More than 500 defined contribution schemes have been contacted by The Pensions Regulator to ensure that their trustees are regularly reviewing their default funds.
This added scrutiny from TPR is being implemented as a pilot programme to ensure trustees are meeting their legal obligations and are properly governing their main arrangements.
Under the rules, a pension scheme which provides money purchase benefits must review its default strategy and the performance of its default arrangement every three years, or when there is a significant change in a scheme’s investment policy or demographic of its membership.
As part of the programme trustees have been asked to review guidance which outlines TPR’s expectations.
They were then asked to confirm if the strategy and performance of their scheme’s default arrangement have recently been reviewed and remain suitable by completing a simple online declaration form.
Initial indicators showed positive trustee engagement with the pilot, TPR stated.
More than 95 per cent of members of trust-based DC schemes are saving in a default arrangement, in which they are enrolled if they don’t make an alternative fund choice.
If a scheme’s default fund has not recently been reviewed, trustees are being asked to review the current strategy, taking members’ needs into account, as well as the performance of the default arrangement, TPR stated.
"Trustees struggling to meet the expected standards should consider whether value for savers would be improved by transferring them into an alternative and better run scheme," it added.
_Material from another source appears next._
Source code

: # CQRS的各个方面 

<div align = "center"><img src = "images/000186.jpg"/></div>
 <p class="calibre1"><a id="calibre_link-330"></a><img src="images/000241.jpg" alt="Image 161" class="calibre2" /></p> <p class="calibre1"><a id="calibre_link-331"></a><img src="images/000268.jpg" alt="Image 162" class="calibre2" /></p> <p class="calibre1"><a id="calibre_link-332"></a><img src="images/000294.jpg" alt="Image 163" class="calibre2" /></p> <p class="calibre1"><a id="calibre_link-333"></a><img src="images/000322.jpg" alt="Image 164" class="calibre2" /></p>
According to David Fairs, executive director of regulatory policy, analysis and advice at TPR, the regulator's focus is on good outcomes for savers in their retirements.
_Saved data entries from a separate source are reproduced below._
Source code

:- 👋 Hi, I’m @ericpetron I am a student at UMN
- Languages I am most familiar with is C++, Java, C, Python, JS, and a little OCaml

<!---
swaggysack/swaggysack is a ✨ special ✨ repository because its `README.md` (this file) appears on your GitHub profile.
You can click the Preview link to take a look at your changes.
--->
He said: "To provide pension savers with the best pot for retirement they need good investment returns as they contribute into a pension through their employment.
"Regularly reviewing a pension scheme’s default arrangement, which the majority of savers contribute into, is vital for trustees to ensure they are investing in the best interests of members."
Mr Fairs noted that the watchdog is working to wake up those trustees who don’t engage with the regulator or sometimes do not realise they are not meeting the standards of governance or administration that it expects.
He added: "This pilot is among some of the things we are doing as part of a new approach to contact trustees about their legal duties, support them to become compliant where we can and inform them about the alternatives – including winding up their scheme – if they do not or cannot meet the standards which we expect."